Por Séverine Kodjo-Grandvaux
Publicado em Le Monde
É uma das aberrações que a globalização e a busca pelo lucro mantêm em segredo que Larissa Bombardi denuncia em seu novo livro. “Os agrotóxicos proibidos na União Europeia (mas produzidos na UE) retornam ao seu solo através dos alimentos que a UE importa e consome, vindos dos países para os quais esses agrotóxicos são exportados, como o Brasil.” A geógrafa continua, afirmando que “certas substâncias que perturbam o sistema endócrino são encontradas em alimentos disponíveis nos mercados europeus (maçã, feijão seco, arroz, pera, pimenta, manga, etc.): o ciclo de envenenamento é assim tristemente fechado, colocando sistematicamente em risco a saúde da população europeia.”

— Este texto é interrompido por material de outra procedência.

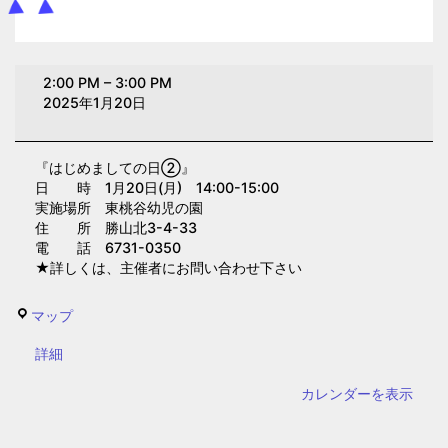
は
2:00 PM
–
3:00 PM
じ
2025年1月20日
め
ま
『はじめましての日②』
し
日 時 1月20日(月) 14:00-15:00
て
実施場所 東桃谷幼児の園
の
住 所 勝山北3-4-33
電 話 6731-0350
日
★詳しくは、主催者にお問い合わせ下さい
②(東
桃
東
マップ
谷
桃
幼
{title}
詳細
谷
児
幼
カレンダーを表示
の
児
園)
の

No ensaio Agrotóxicos e colonialismo químico, um trabalho impactante, a pesquisadora apresenta números que sustentam o que pode ser considerado um escândalo sanitário. Enquanto a UE se tornou “a entidade mundial com a legislação mais restritiva quanto aos agrotóxicos, graças ao seu regulamento específico chamado Reach”, ela também é, “com 13,6 bilhões de dólares [12,5 bilhões de euros] vendidos ao exterior em 2020”, o maior produtor e exportador de pesticidas – inclusive daqueles cuja utilização é proibida em seu território –, superando a China (8 bilhões de dólares) e os Estados Unidos (4,5 bilhões de dólares).
Risco para a população
Maior consumidor de pesticidas do mundo, o Brasil utiliza 90% desses agrotóxicos em cinco culturas que servem muito pouco para a alimentação humana (soja, milho, algodão, pastagens e cana-de-açúcar), enquanto as “culturas agrícolas consideradas pilares da dieta alimentar brasileira – arroz, feijão preto (feijão) e mandioca” são negligenciadas.

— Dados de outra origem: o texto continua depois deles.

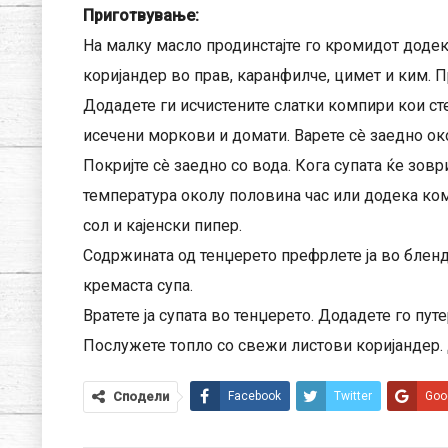
Приготвување:
На малку масло продинстајте го кромидот додек
коријандер во прав, каранфилче, цимет и ким. 
Додадете ги исчистените слатки компири кои ст
исечени моркови и домати. Варете сè заедно ок
Покријте сè заедно со вода. Кога супата ќе зовр
температура околу половина час или додека ком
сол и кајенски пипер.
Содржината од тенџерето префрлете ја во бленд
кремаста супа.
Вратете ја супата во тенџерето. Додадете го пут
Послужете топло со свежи листови коријандер. 
Сподели
Facebook
Twitter
Goo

Este é outro paradoxo levantado pela geógrafa brasileira, que teve de se exilar na Europa durante a presidência Bolsonaro: não apenas a industrialização da agricultura brasileira não contribuiu para reduzir a fome, que “mais que dobrou entre 2013 e 2020”, mas também resultou em um risco para as populações, especialmente camponesas e indígenas. Esse risco se manifesta em termos de saúde (aumento do número de pessoas intoxicadas e doentes), ecológico (desmatamento, redução da biodiversidade, inclusive no próprio coração da Amazônia), bem como através de expropriações forçadas e do aumento de assassinatos de “defensores e defensoras dos direitos socioambientais.”

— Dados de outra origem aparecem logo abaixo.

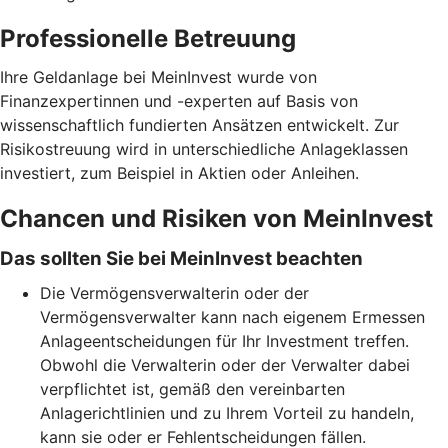
Professionelle Betreuung
Ihre Geldanlage bei MeinInvest wurde von
Finanzexpertinnen und -experten auf Basis von
wissenschaftlich fundierten Ansätzen entwickelt. Zur
Risikostreuung wird in unterschiedliche Anlageklassen
investiert, zum Beispiel in Aktien oder Anleihen.
Chancen und Risiken von MeinInvest
Das sollten Sie bei MeinInvest beachten
Die Vermögensverwalterin oder der
Vermögensverwalter kann nach eigenem Ermessen
Anlageentscheidungen für Ihr Investment treffen.
Obwohl die Verwalterin oder der Verwalter dabei
verpflichtet ist, gemäß den vereinbarten
Anlagerichtlinien und zu Ihrem Vorteil zu handeln,
kann sie oder er Fehlentscheidungen fällen.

Embora esse sistema beneficie certamente os grandes proprietários de terras brasileiros, ele favorece essencialmente, e antes de tudo, as “grandes indústrias transnacionais da agroquímica e das sementes”. Larissa Mies Bombardi vê nisso um “colonialismo químico” que coloca a América Latina em uma “posição subalterna” e beneficia uma Europa que se enriquece ao intoxicar as populações do Sul. Essa toxicidade, retornando ao mercado europeu através de um efeito bumerangue inesperado, faz com que Larissa Mies Bombardi questione todo o sistema de produção capitalista.